Troisième obstacle : Les restrictions dual-use à l’export
Toute technologie robotique défense française tombe sous le régime des restrictions d’exportation dual-use (règlement UE 2021/821). Chaque contrat international nécessite une autorisation préalable. Ces procédures tuent statistiquement 60% des startups deeptech qui tentent le scale international, selon les données Bpifrance sur les échecs 2018-2023.
La stratégie de contournement : architecturer deux versions parallèles (défense certifiée + civil-only). Mais cela double les coûts de R&D.
Quatrième obstacle : Recruter à Toulouse, pas à Paris
Manifest nécessitera rapidement un CTO hardware de niveau mondial, un VP Engineering IA, et un Chief Compliance Officer AI Act. Recruter ces profils à Toulouse—plutôt qu’à Paris (qui concentre 68% des talents deeptech français selon l’Observatoire French Tech 2024)—constitue un handicap structurel.
L’écosystème toulousain offre des atouts (LAAS-CNRS, proximité Airbus), mais souffre d’un déficit de seniors expérimentés. La solution passe par du recrutement mixte (remote partiel) et une politique salariale agressive—complexifiant les coûts.
Questions Fréquentes
Qu’est-ce que Manifest ?
Manifest est une startup française fondée en mars 2025 par Charles-Henri Blanchet, basée à Toulouse. Elle développe des robots humanoïdes spécialisés dans l’inspection de précision micronique pour l’aéronautique et la défense, avec conformité RGPD et AI Act native.
Qui est Charles-Henri Blanchet ?
Charles-Henri Blanchet cumule 20 ans d’expérience en scaling technologique. Il a participé à la construction de 5 startups totalisant 4 milliards de dollars de valorisation collective et fut Operating Partner chez DNX Ventures.
Profil LinkedIn de Charles-Henri Blanchet
Combien Manifest a-t-elle levé ?
Manifest a annoncé un tour Seed en mai 2025 sans communiquer le montant exact. Les benchmarks sectoriels suggèrent une fourchette de 500 000 à 2 millions d’euros selon Bpifrance.
Quel problème Manifest résout-il ?
Manifest adresse l’inspection qualité à précision micronique en environnement aéronautique et défense. Les robots garantissent zéro dérive calibration, audit trails complets et conformité stricte aux Standard Operating Procedures.
Quelle est la taille du marché robotique humanoïde en France ?
Le marché français représentait 26,2 millions de dollars en 2023 et devrait atteindre 76,7 millions de dollars en 2030 (CAGR 16,6%). Le marché adressable spécifique pour Manifest est estimé entre 19 et 32 millions d’euros sur 2025-2028.
Pourquoi pas Boston Dynamics ou Figure AI ?
Boston Dynamics et Figure AI ciblent des marchés généralistes avec des coûts prohibitifs (250 000 à 500 000 dollars par unité). Manifest se spécialise sur l’inspection de précision avec conformité réglementaire européenne native et accès privilégié au marché défense français.
+++
■ PROBLÈME À RÉSOUDRE ■
D'après l'extrait source, quel règlement de l'UE fixe le régime des restrictions d'exportation dual-use auquel est soumise la robotique de défense française ?

■ EXTRAITS DE DONNÉES ■
+++
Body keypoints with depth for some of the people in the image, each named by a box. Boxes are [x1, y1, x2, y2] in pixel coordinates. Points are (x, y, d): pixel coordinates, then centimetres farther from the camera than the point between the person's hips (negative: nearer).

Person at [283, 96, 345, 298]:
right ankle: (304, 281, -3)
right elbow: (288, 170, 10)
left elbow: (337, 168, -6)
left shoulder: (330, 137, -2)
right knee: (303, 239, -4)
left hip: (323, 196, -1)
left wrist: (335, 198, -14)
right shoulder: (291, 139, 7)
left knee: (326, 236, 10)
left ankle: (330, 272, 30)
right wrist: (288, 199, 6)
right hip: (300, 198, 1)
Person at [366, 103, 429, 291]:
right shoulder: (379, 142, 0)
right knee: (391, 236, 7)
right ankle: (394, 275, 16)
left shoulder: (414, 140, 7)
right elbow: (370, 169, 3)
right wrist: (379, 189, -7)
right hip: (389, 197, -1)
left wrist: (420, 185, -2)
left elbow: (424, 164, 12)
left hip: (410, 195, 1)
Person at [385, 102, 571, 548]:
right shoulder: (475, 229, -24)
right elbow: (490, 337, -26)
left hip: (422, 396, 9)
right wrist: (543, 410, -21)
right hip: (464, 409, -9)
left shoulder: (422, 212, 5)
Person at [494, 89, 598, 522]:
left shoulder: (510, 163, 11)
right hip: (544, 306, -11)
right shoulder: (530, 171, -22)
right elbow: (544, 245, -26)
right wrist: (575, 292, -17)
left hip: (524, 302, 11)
+++
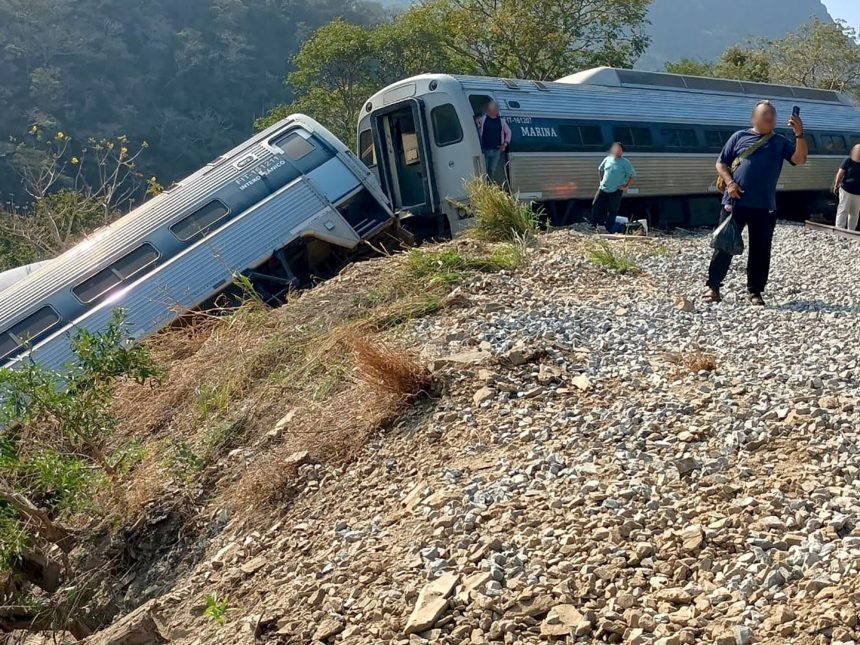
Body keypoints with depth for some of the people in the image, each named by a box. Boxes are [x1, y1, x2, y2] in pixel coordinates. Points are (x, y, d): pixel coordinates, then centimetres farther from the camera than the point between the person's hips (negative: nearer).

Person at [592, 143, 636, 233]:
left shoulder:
+++
■ SOLUTION ■
Le règlement UE 2021/821.